## What the exercise asks
Write out every entry exactly as it appears.

## Saved entries
------------------------------
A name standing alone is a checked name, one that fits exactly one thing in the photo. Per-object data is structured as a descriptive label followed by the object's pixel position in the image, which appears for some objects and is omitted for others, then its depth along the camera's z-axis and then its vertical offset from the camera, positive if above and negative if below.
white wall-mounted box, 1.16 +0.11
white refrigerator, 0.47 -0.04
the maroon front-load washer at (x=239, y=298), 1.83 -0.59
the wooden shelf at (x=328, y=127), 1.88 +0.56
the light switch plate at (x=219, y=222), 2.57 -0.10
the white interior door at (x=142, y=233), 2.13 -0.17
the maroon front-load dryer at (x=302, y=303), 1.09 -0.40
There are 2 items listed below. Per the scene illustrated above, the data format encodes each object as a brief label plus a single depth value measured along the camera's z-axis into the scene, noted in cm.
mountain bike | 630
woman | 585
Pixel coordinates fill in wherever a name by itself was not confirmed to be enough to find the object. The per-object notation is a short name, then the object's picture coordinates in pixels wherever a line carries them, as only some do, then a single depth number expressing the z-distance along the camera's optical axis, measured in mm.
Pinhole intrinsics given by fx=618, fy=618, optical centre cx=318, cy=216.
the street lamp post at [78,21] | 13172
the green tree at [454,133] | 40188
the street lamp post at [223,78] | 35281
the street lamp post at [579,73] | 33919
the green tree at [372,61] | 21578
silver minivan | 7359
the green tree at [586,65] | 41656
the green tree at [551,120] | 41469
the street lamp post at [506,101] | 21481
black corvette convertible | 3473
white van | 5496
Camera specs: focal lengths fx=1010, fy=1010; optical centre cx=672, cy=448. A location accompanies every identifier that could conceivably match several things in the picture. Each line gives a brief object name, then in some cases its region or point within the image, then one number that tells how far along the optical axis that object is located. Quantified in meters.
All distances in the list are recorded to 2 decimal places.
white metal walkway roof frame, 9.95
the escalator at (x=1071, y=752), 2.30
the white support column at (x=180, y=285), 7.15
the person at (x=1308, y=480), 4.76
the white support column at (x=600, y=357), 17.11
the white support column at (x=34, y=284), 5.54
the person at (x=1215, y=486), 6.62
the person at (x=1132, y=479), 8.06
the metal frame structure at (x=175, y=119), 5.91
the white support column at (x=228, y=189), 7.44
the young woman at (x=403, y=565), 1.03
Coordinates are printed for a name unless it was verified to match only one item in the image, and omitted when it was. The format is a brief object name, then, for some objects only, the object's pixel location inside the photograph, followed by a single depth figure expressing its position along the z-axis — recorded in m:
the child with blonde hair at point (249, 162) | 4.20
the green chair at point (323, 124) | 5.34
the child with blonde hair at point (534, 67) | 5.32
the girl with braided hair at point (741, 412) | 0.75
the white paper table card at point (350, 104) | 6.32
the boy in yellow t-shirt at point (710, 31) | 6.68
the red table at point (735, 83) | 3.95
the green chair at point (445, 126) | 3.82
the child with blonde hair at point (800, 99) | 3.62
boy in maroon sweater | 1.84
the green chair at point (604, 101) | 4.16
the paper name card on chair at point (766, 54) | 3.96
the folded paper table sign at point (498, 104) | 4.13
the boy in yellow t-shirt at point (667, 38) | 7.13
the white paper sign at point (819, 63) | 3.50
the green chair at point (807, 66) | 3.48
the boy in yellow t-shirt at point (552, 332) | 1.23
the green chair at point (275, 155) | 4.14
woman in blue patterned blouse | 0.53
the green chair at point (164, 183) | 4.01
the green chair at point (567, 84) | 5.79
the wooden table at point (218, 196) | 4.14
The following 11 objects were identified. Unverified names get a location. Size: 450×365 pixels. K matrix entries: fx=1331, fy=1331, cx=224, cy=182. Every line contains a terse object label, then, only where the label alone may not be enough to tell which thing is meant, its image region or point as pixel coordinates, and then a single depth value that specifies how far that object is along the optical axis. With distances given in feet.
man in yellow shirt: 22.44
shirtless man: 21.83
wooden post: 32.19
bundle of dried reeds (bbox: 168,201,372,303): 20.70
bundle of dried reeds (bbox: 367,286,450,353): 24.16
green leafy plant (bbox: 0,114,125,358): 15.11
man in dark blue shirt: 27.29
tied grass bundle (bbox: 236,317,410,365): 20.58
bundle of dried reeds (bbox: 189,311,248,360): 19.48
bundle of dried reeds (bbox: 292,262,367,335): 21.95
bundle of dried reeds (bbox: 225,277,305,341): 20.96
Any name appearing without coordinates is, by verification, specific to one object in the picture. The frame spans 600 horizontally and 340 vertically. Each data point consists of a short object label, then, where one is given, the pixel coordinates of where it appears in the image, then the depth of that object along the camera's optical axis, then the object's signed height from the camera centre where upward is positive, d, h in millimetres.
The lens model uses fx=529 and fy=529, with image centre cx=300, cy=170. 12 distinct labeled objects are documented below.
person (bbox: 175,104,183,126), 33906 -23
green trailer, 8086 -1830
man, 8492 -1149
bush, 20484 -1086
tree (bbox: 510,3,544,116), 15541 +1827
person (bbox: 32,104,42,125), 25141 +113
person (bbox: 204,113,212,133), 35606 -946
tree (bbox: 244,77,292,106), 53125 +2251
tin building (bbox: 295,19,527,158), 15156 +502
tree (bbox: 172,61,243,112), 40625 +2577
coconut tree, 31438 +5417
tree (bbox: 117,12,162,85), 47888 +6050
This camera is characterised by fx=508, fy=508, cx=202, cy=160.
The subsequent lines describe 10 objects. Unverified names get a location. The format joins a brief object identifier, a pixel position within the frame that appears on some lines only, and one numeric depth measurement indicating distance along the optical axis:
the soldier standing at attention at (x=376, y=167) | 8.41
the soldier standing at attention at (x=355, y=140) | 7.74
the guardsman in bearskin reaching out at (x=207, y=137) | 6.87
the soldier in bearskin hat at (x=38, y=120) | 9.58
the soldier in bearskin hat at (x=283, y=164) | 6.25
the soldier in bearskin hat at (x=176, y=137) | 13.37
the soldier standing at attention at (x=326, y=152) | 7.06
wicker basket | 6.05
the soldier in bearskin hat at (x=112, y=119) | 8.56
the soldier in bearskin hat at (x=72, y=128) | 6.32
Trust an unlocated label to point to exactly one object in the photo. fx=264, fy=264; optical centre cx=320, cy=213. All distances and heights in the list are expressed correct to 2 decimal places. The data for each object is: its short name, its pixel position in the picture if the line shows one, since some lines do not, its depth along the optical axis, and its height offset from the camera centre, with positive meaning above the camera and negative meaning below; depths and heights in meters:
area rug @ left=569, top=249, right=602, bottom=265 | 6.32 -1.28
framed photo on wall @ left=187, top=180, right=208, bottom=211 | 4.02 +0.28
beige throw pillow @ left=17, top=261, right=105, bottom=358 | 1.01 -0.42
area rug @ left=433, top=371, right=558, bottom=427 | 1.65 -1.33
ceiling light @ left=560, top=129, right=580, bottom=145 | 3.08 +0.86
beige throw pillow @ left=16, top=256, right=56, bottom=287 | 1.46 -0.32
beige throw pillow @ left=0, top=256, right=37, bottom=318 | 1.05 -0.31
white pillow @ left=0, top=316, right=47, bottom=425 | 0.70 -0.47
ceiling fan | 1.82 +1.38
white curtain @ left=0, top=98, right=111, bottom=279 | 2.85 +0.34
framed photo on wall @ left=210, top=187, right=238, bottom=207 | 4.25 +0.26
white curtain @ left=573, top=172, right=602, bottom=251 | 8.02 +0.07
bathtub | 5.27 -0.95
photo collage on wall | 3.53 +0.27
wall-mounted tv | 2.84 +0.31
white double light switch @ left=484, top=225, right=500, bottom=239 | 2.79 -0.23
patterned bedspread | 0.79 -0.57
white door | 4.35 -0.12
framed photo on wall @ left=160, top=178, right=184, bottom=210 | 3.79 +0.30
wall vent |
------------------------------
## Answer for the task
A name standing alone is a checked name, one that fits exactly one thing in the photo. Per-object data is structured as a descriptive label followed by the object's pixel position in the image, which appears for some objects and is omitted for others, then its depth along the camera's z-axis and then its vertical offset from the camera, positive if above and negative if below.
white wall-mounted box, 1.16 +0.11
white refrigerator, 0.47 -0.04
the maroon front-load washer at (x=239, y=298), 1.83 -0.59
the wooden shelf at (x=328, y=127), 1.88 +0.56
the light switch plate at (x=219, y=222), 2.57 -0.10
the white interior door at (x=142, y=233), 2.13 -0.17
the maroon front-load dryer at (x=302, y=303), 1.09 -0.40
There are 2 items listed below. Per the scene illustrated above, the data format encodes each object as a brief label plus a single depth value measured along the camera's z-axis into the scene, noted in cm.
mountain bike | 630
woman | 585
Pixel coordinates fill in wherever a name by itself was not confirmed to be enough to find the object. The per-object notation is a short name, then the object's picture coordinates in pixels wherever a line carries them, as only some do, then a single depth number expressing the z-distance along the camera's optical axis, measured in mm.
Pinhole intrinsics given by fx=618, fy=618, optical centre cx=318, cy=216.
the street lamp post at [78,21] | 13172
the green tree at [454,133] | 40188
the street lamp post at [223,78] | 35281
the street lamp post at [579,73] | 33919
the green tree at [372,61] | 21578
silver minivan | 7359
the green tree at [586,65] | 41656
the green tree at [551,120] | 41469
the street lamp post at [506,101] | 21481
black corvette convertible | 3473
white van | 5496
Camera specs: focal lengths fx=1010, fy=1010; optical centre cx=672, cy=448. A location accompanies every identifier that could conceivably match several things in the picture. Each line gives a brief object name, then in some cases its region or point within the image, then one number that tells how far along the optical axis that object is located. Quantified in meters.
All distances in the list are recorded to 2 decimal places.
white metal walkway roof frame, 9.95
the escalator at (x=1071, y=752), 2.30
the white support column at (x=180, y=285), 7.15
the person at (x=1308, y=480), 4.76
the white support column at (x=600, y=357), 17.11
the white support column at (x=34, y=284), 5.54
the person at (x=1215, y=486), 6.62
the person at (x=1132, y=479), 8.06
the metal frame structure at (x=175, y=119), 5.91
the white support column at (x=228, y=189), 7.44
the young woman at (x=403, y=565), 1.03
Coordinates are printed for a name unless it was verified to match only one item in the image, and omitted when it was. The format is a brief object name, then, for some objects only, the object's pixel location inside the photograph, followed by a single depth figure expressing its position along the z-axis — recorded in m:
the child with blonde hair at point (249, 162) | 4.20
the green chair at point (323, 124) | 5.34
the child with blonde hair at point (534, 67) | 5.32
the girl with braided hair at point (741, 412) | 0.75
the white paper table card at point (350, 104) | 6.32
the boy in yellow t-shirt at point (710, 31) | 6.68
the red table at point (735, 83) | 3.95
the green chair at point (445, 126) | 3.82
the child with blonde hair at point (800, 99) | 3.62
boy in maroon sweater | 1.84
the green chair at point (604, 101) | 4.16
the paper name card on chair at point (766, 54) | 3.96
the folded paper table sign at point (498, 104) | 4.13
the boy in yellow t-shirt at point (667, 38) | 7.13
the white paper sign at point (819, 63) | 3.50
the green chair at point (807, 66) | 3.48
the boy in yellow t-shirt at point (552, 332) | 1.23
the green chair at point (275, 155) | 4.14
woman in blue patterned blouse | 0.53
the green chair at point (164, 183) | 4.01
the green chair at point (567, 84) | 5.79
the wooden table at point (218, 196) | 4.14
The following 11 objects were identified. Unverified names get a location. Size: 450×365 pixels. K matrix entries: fx=1331, fy=1331, cx=224, cy=182. Every line contains a terse object label, then, only where the label alone may not be enough to tell which thing is meant, its image region or point as pixel coordinates, and then a single depth value that specifies how far that object is along the optical axis. With distances given in feet.
man in yellow shirt: 22.44
shirtless man: 21.83
wooden post: 32.19
bundle of dried reeds (bbox: 168,201,372,303): 20.70
bundle of dried reeds (bbox: 367,286,450,353): 24.16
green leafy plant (bbox: 0,114,125,358): 15.11
man in dark blue shirt: 27.29
tied grass bundle (bbox: 236,317,410,365): 20.58
bundle of dried reeds (bbox: 189,311,248,360): 19.48
bundle of dried reeds (bbox: 292,262,367,335): 21.95
bundle of dried reeds (bbox: 225,277,305,341): 20.96
Any name appearing without coordinates is, by verification, specific to one object in the picture. The frame spans 600 horizontally and 340 vertically. Each data point consists of a short object label, then, where one is given, the pixel coordinates of where it appears in the image, then the depth of that object along the camera's optical axis, then the object's signed height from the camera centre where upward is positive, d, h in millimetres.
The lens model uses fx=529 and fy=529, with image centre cx=300, cy=170. 12 distinct labeled objects are documented below.
person (bbox: 175,104,183,126), 33906 -23
green trailer, 8086 -1830
man, 8492 -1149
bush, 20484 -1086
tree (bbox: 510,3,544,116), 15541 +1827
person (bbox: 32,104,42,125), 25141 +113
person (bbox: 204,113,212,133), 35606 -946
tree (bbox: 244,77,292,106), 53125 +2251
tin building (bbox: 295,19,527,158), 15156 +502
tree (bbox: 172,61,243,112), 40625 +2577
coconut tree, 31438 +5417
tree (bbox: 117,12,162,85), 47888 +6050
This camera is characterised by fx=508, fy=508, cx=202, cy=160.
The subsequent lines describe 10 objects. Unverified names get a location. The format joins a brief object identifier, a pixel position within the frame that appears on some lines only, and one numeric depth measurement indicating distance along the optical axis:
the soldier standing at attention at (x=376, y=167) | 8.41
the soldier standing at attention at (x=355, y=140) | 7.74
the guardsman in bearskin reaching out at (x=207, y=137) | 6.87
the soldier in bearskin hat at (x=38, y=120) | 9.58
the soldier in bearskin hat at (x=283, y=164) | 6.25
the soldier in bearskin hat at (x=176, y=137) | 13.37
the soldier standing at attention at (x=326, y=152) | 7.06
wicker basket | 6.05
the soldier in bearskin hat at (x=112, y=119) | 8.56
the soldier in bearskin hat at (x=72, y=128) | 6.32
Trust an unlocated label to point to exactly one object in the photo. fx=264, fy=264; optical centre cx=320, cy=213. All distances and heights in the list are expressed correct to 2 decimal places. The data for each object is: its short name, its pixel position in the picture if the line shows one, since some lines do not, its depth along the optical axis, and its height offset from the camera centre, with positive meaning above the camera and negative meaning below; depths and heights in meters:
area rug @ left=569, top=249, right=602, bottom=265 | 6.32 -1.28
framed photo on wall @ left=187, top=180, right=208, bottom=211 | 4.02 +0.28
beige throw pillow @ left=17, top=261, right=105, bottom=358 | 1.01 -0.42
area rug @ left=433, top=371, right=558, bottom=427 | 1.65 -1.33
ceiling light @ left=560, top=129, right=580, bottom=145 | 3.08 +0.86
beige throw pillow @ left=16, top=256, right=56, bottom=287 | 1.46 -0.32
beige throw pillow @ left=0, top=256, right=37, bottom=318 | 1.05 -0.31
white pillow @ left=0, top=316, right=47, bottom=425 | 0.70 -0.47
ceiling fan | 1.82 +1.38
white curtain @ left=0, top=98, right=111, bottom=279 | 2.85 +0.34
framed photo on wall @ left=210, top=187, right=238, bottom=207 | 4.25 +0.26
white curtain @ left=573, top=172, right=602, bottom=251 | 8.02 +0.07
bathtub | 5.27 -0.95
photo collage on wall | 3.53 +0.27
wall-mounted tv | 2.84 +0.31
white double light switch @ left=484, top=225, right=500, bottom=239 | 2.79 -0.23
patterned bedspread | 0.79 -0.57
white door | 4.35 -0.12
framed photo on wall @ left=160, top=178, right=184, bottom=210 | 3.79 +0.30
wall vent |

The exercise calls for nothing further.